As for whether you should move your money, the best advice for evaluating where you should store your savings are the same now as they’ve always been. "Sunday was the day you're supposed to change your clocks and check your smoke detectors to protect yourself and your home—so that you're prepared for an emergency," said Goldberg. "Well, people need to use the recent bank failures as a reminder to check their FDIC deposit insurance coverage to make sure their money is at an FDIC-insured bank and that their balances are within FDIC limits and that they're following the FDIC's rules," he added.
Goldberg emphasized that depositors should use tools made available by the FDIC. BankFind Suite, the electronic deposit insurance calculator (EDIE), and FDIC's phone number (1-877-275-3342) are available for consumers, and you should use them to choose a financial institution to store your savings (whether imminent bank collapse is a concern or not). You can search your bank by name in FDIC's BankFind Suite and use EDIE to confirm you’re within FDIC limits. You should also confirm that you have been following FDIC insurance rules.

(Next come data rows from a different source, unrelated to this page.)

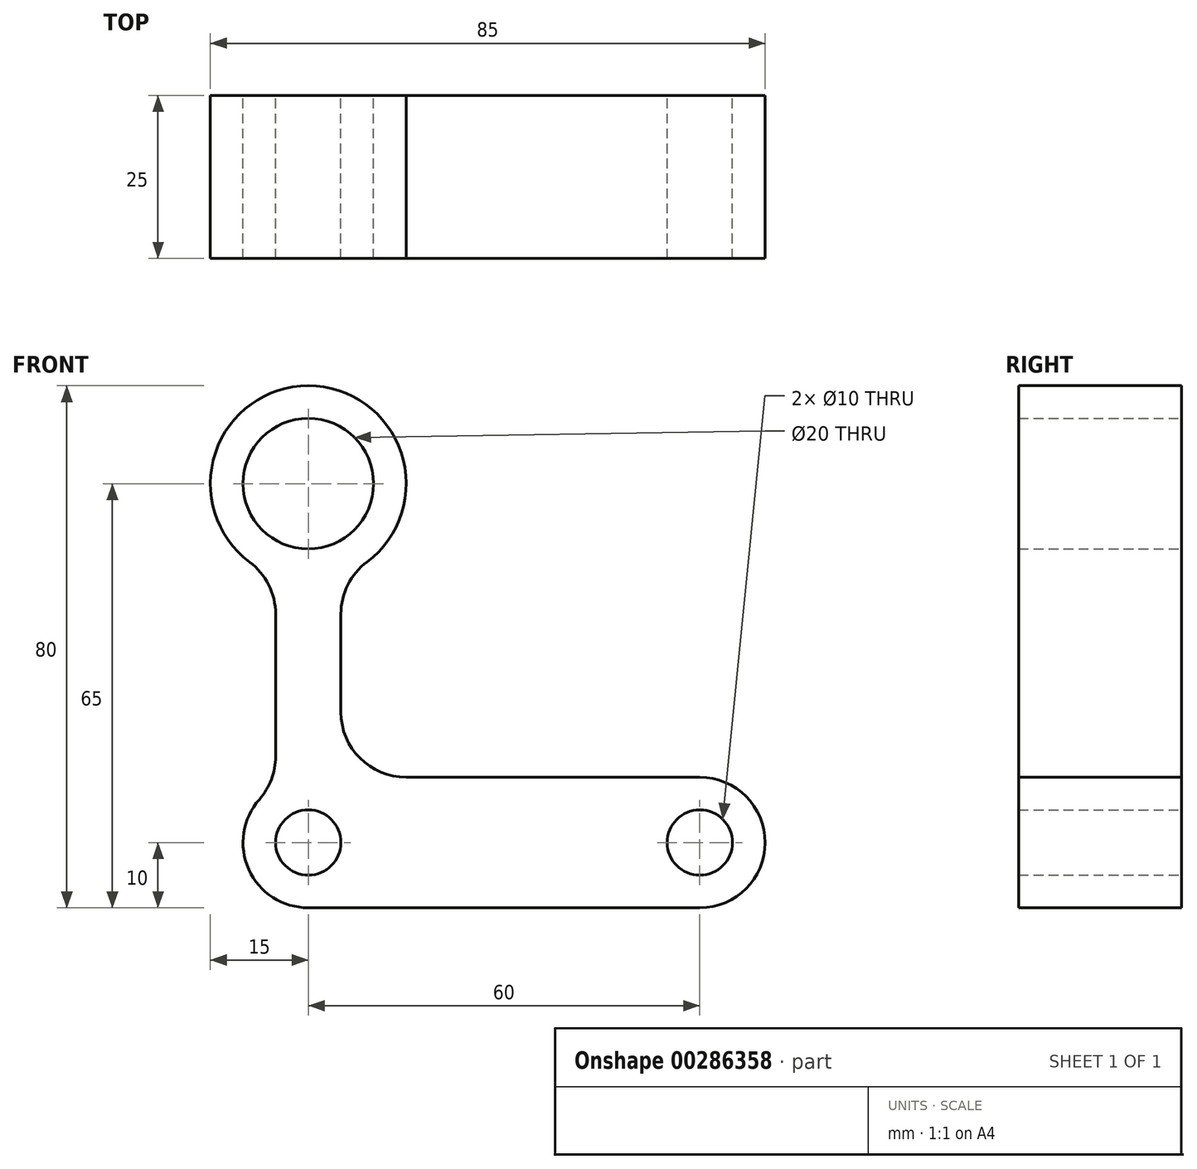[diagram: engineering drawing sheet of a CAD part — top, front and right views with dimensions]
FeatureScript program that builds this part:
annotation { "Feature Type Name" : "Feature", "Feature Type Description" : "" }
export const myFeature = defineFeature(function(context is Context, id is Id, definition is map)
    precondition{}
    {
        {
            var Q0;
            Q0=qCreatedBy(makeId("Front.planeOp"),FACE);
            var sketch = newSketch(context, id + "F0", { "sketchPlane" : qUnion([Q0])});
            skLineSegment(sketch, "E0", {"start": v(-101.63, 15) * mm, "end": v(-101.63, -40) * mm});
            skLineSegment(sketch, "E1", {"start": v(-101.63, 15) * mm, "end": v(-101.63, 30) * mm});
            skLineSegment(sketch, "E2", {"start": v(-101.63, 15) * mm, "end": v(-86.63, 15) * mm});
            skLineSegment(sketch, "E3", {"start": v(-101.63, 15) * mm, "end": v(-116.63, 15) * mm});
            skLineSegment(sketch, "E4", {"start": v(-86.63, 15) * mm, "end": v(-86.63, 15) * mm});
            skLineSegment(sketch, "E5", {"start": v(-86.63, 30) * mm, "end": v(-101.63, 30) * mm});
            skLineSegment(sketch, "E6", {"start": v(-101.63, 30) * mm, "end": v(-101.63, 30) * mm});
            skPoint(sketch, "E6.endSnap0", {"position": v(-94.13, 30) * mm});
            skLineSegment(sketch, "E7", {"start": v(-116.63, 15) * mm, "end": v(-116.63, 15) * mm});
            skLineSegment(sketch, "E8", {"start": v(-101.63, 0) * mm, "end": v(-101.63, 0) * mm});
            skPoint(sketch, "E9.visualSharp", {"position": v(-86.63, 30) * mm});
            skArc(sketch, "E9.filletArc", {"start": v(-86.63, 15) * mm, "mid": v(-91.02, 25.6) * mm, "end": v(-101.63, 30) * mm});
            skPoint(sketch, "E10.visualSharp", {"position": v(-116.63, 30) * mm});
            skArc(sketch, "E10.filletArc", {"start": v(-101.63, 30) * mm, "mid": v(-112.24, 25.6) * mm, "end": v(-116.63, 15) * mm});
            skPoint(sketch, "E11.visualSharp", {"position": v(-86.63, 0) * mm});
            skArc(sketch, "E11.filletArc", {"start": v(-92.63, 3) * mm, "mid": v(-88.21, 8.3) * mm, "end": v(-86.63, 15) * mm});
            skPoint(sketch, "E12.visualSharp", {"position": v(-116.63, 0) * mm});
            skArc(sketch, "E12.filletArc", {"start": v(-116.63, 15) * mm, "mid": v(-115.05, 8.3) * mm, "end": v(-110.63, 3) * mm});
            skLineSegment(sketch, "E13", {"start": v(-101.63, -6.43) * mm, "end": v(-96.63, -6.43) * mm});
            skLineSegment(sketch, "E14", {"start": v(-101.63, -6.43) * mm, "end": v(-106.63, -6.43) * mm});
            skLineSegment(sketch, "E15", {"start": v(-96.63, -6.43) * mm, "end": v(-96.63, -5) * mm});
            skCircle(sketch, "E16", {"center": v(-101.63, 15) * mm, "radius": 10 * mm});
            skArc(sketch, "E17.filletArc", {"start": v(-92.63, 3) * mm, "mid": v(-95.57, -0.53) * mm, "end": v(-96.63, -5) * mm});
            skArc(sketch, "E18.filletArc", {"start": v(-106.63, -5) * mm, "mid": v(-107.69, -0.53) * mm, "end": v(-110.63, 3) * mm});
            skLineSegment(sketch, "E19", {"start": v(-101.63, 30) * mm, "end": v(-101.63, -40) * mm});
            skCircle(sketch, "E20", {"center": v(-101.63, -40) * mm, "radius": 5 * mm});
            skLineSegment(sketch, "E21", {"start": v(-101.63, -40) * mm, "end": v(-111.63, -40) * mm});
            skLineSegment(sketch, "E22", {"start": v(-101.63, -40) * mm, "end": v(-101.63, -50) * mm});
            skLineSegment(sketch, "E23", {"start": v(-101.63, -50) * mm, "end": v(-101.63, -50) * mm});
            skLineSegment(sketch, "E24", {"start": v(-111.63, -40) * mm, "end": v(-111.63, -40) * mm});
            skLineSegment(sketch, "E25", {"start": v(-101.63, -30) * mm, "end": v(-101.63, -30) * mm});
            skLineSegment(sketch, "E26", {"start": v(-101.63, -50) * mm, "end": v(-91.63, -50) * mm});
            skLineSegment(sketch, "E27", {"start": v(-91.63, -50) * mm, "end": v(-91.63, -40) * mm});
            skLineSegment(sketch, "E28", {"start": v(-91.63, -40) * mm, "end": v(-91.63, -30) * mm});
            skLineSegment(sketch, "E29", {"start": v(-86.63, -30) * mm, "end": v(-91.63, -30) * mm});
            skLineSegment(sketch, "E30", {"start": v(-101.63, -30) * mm, "end": v(-96.63, -30) * mm});
            skLineSegment(sketch, "E31", {"start": v(-96.63, -20) * mm, "end": v(-96.63, -6.43) * mm});
            skPoint(sketch, "E32.visualSharp", {"position": v(-111.63, -30) * mm});
            skArc(sketch, "E32.filletArc", {"start": v(-109.13, -33.39) * mm, "mid": v(-110.98, -36.46) * mm, "end": v(-111.63, -40) * mm});
            skPoint(sketch, "E33.visualSharp", {"position": v(-111.63, -50) * mm});
            skArc(sketch, "E33.filletArc", {"start": v(-111.63, -40) * mm, "mid": v(-108.7, -47.07) * mm, "end": v(-101.63, -50) * mm});
            skLineSegment(sketch, "E34", {"start": v(-106.63, -6.43) * mm, "end": v(-106.63, -5) * mm});
            skLineSegment(sketch, "E35", {"start": v(-106.63, -6.43) * mm, "end": v(-106.63, -26.77) * mm});
            skArc(sketch, "E36.filletArc", {"start": v(-109.13, -33.39) * mm, "mid": v(-107.28, -30.3) * mm, "end": v(-106.63, -26.77) * mm});
            skPoint(sketch, "E37.newPointB", {"position": v(-101.63, -30) * mm});
            skArc(sketch, "E37.filletArc", {"start": v(-96.63, -20) * mm, "mid": v(-93.7, -27.07) * mm, "end": v(-86.63, -30) * mm});
            skLineSegment(sketch, "E38", {"start": v(-111.63, -40) * mm, "end": v(-41.63, -40) * mm});
            skCircle(sketch, "E39", {"center": v(-41.63, -40) * mm, "radius": 5 * mm});
            skLineSegment(sketch, "E40", {"start": v(-41.63, -40) * mm, "end": v(-41.63, -30) * mm});
            skLineSegment(sketch, "E41", {"start": v(-41.63, -30) * mm, "end": v(-41.63, -50) * mm});
            skLineSegment(sketch, "E42", {"start": v(-41.63, -50) * mm, "end": v(-41.63, -40) * mm});
            skLineSegment(sketch, "E43", {"start": v(-41.63, -40) * mm, "end": v(-31.63, -40) * mm});
            skLineSegment(sketch, "E44", {"start": v(-31.63, -40) * mm, "end": v(-31.63, -40) * mm});
            skLineSegment(sketch, "E45", {"start": v(-41.63, -30) * mm, "end": v(-41.63, -30) * mm});
            skLineSegment(sketch, "E46", {"start": v(-41.63, -50) * mm, "end": v(-41.63, -50) * mm});
            skPoint(sketch, "E47.visualSharp", {"position": v(-31.63, -30) * mm});
            skArc(sketch, "E47.filletArc", {"start": v(-31.63, -40) * mm, "mid": v(-34.56, -32.93) * mm, "end": v(-41.63, -30) * mm});
            skPoint(sketch, "E48.visualSharp", {"position": v(-31.63, -50) * mm});
            skArc(sketch, "E48.filletArc", {"start": v(-41.63, -50) * mm, "mid": v(-34.56, -47.07) * mm, "end": v(-31.63, -40) * mm});
            skLineSegment(sketch, "E49", {"start": v(-41.63, -50) * mm, "end": v(-91.63, -50) * mm});
            skLineSegment(sketch, "E50", {"start": v(-41.63, -30) * mm, "end": v(-86.63, -30) * mm});
            skSolve(sketch);
        }
        {
            var Q0;
            {var subQ4=sQuery(id+"F0.wireOp",EDGE,"E12.filletArc");Q0=makeQuery(id+"F0.imprint","IMPRINT",FACE,{"disambiguationData":[TD([[makeQuery(id+"F0.imprint","IMPRINT",EDGE,{"derivedFrom":subQ4}),1.0]])]});}
            var Q1;
            {var subQ1=sQuery(id+"F0.wireOp",EDGE,"E11.filletArc");Q1=makeQuery(id+"F0.imprint","IMPRINT",FACE,{"disambiguationData":[TD([[makeQuery(id+"F0.imprint","IMPRINT",EDGE,{"derivedFrom":subQ1}),1.0]])]});}
            var Q2;
            {var subQ0=sQuery(id+"F0.wireOp",EDGE,"E9.filletArc");Q2=makeQuery(id+"F0.imprint","IMPRINT",FACE,{"disambiguationData":[TD([[makeQuery(id+"F0.imprint","IMPRINT",EDGE,{"derivedFrom":subQ0}),1.0]])]});}
            var Q3;
            {var subQ0=sQuery(id+"F0.wireOp",EDGE,"E10.filletArc");Q3=makeQuery(id+"F0.imprint","IMPRINT",FACE,{"disambiguationData":[TD([[makeQuery(id+"F0.imprint","IMPRINT",EDGE,{"derivedFrom":subQ0}),1.0]])]});}
            var Q4;
            {var subQ7=sQuery(id+"F0.wireOp",EDGE,"E13");Q4=makeQuery(id+"F0.imprint","IMPRINT",FACE,{"disambiguationData":[TD([[makeQuery(id+"F0.imprint","IMPRINT",EDGE,{"derivedFrom":subQ7}),-1.0]])]});}
            var Q5;
            {var subQ6=sQuery(id+"F0.wireOp",EDGE,"E14");Q5=makeQuery(id+"F0.imprint","IMPRINT",FACE,{"disambiguationData":[TD([[makeQuery(id+"F0.imprint","IMPRINT",EDGE,{"derivedFrom":subQ6}),1.0]])]});}
            var Q6;
            {var subQ5=sQuery(id+"F0.wireOp",EDGE,"E33.filletArc");Q6=makeQuery(id+"F0.imprint","IMPRINT",FACE,{"disambiguationData":[TD([[makeQuery(id+"F0.imprint","IMPRINT",EDGE,{"derivedFrom":subQ5}),1.0]])]});}
            var Q7;
            {var subQ1=sQuery(id+"F0.wireOp",EDGE,"E26");Q7=makeQuery(id+"F0.imprint","IMPRINT",FACE,{"disambiguationData":[TD([[makeQuery(id+"F0.imprint","IMPRINT",EDGE,{"derivedFrom":subQ1}),1.0]])]});}
            var Q8;
            {var subQ4=sQuery(id+"F0.wireOp",EDGE,"E27");Q8=makeQuery(id+"F0.imprint","IMPRINT",FACE,{"disambiguationData":[TD([[makeQuery(id+"F0.imprint","IMPRINT",EDGE,{"derivedFrom":subQ4}),-1.0]])]});}
            var Q9;
            {var subQ1=sQuery(id+"F0.wireOp",EDGE,"E28");Q9=makeQuery(id+"F0.imprint","IMPRINT",FACE,{"disambiguationData":[TD([[makeQuery(id+"F0.imprint","IMPRINT",EDGE,{"derivedFrom":subQ1}),-1.0]])]});}
            var Q10;
            {var subQ5=sQuery(id+"F0.wireOp",EDGE,"E48.filletArc");Q10=makeQuery(id+"F0.imprint","IMPRINT",FACE,{"disambiguationData":[TD([[makeQuery(id+"F0.imprint","IMPRINT",EDGE,{"derivedFrom":subQ5}),1.0]])]});}
            var Q11;
            {var subQ5=sQuery(id+"F0.wireOp",EDGE,"E47.filletArc");Q11=makeQuery(id+"F0.imprint","IMPRINT",FACE,{"disambiguationData":[TD([[makeQuery(id+"F0.imprint","IMPRINT",EDGE,{"derivedFrom":subQ5}),1.0]])]});}
            extrude(context, id + "F1", {"entities" : qUnion([Q0, Q1, Q2, Q3, Q4, Q5, Q6, Q7, Q8, Q9, Q10, Q11]), "depth" : 25 * mm});
        }
    });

Neuman explained that it is always a good idea to have multiple accounts at different banks, and especially if you have over $250,000 in cash. "The bigger money center banks like JPM and Citibank are going to be safer for larger deposits than the local bank down the street that may not be as much of a ‘Too Big To Fail’ bank," he explained. However, keep in mind mid-size and smaller banks aren't the only ones impacted by the market's wariness of the health financial institutions. Charles Schwab plummeted 30% in the past five days, and Bank of America fell 14% in the past five days.
So while depositors shouldn't panic, stockholders may still be holding their breath this week.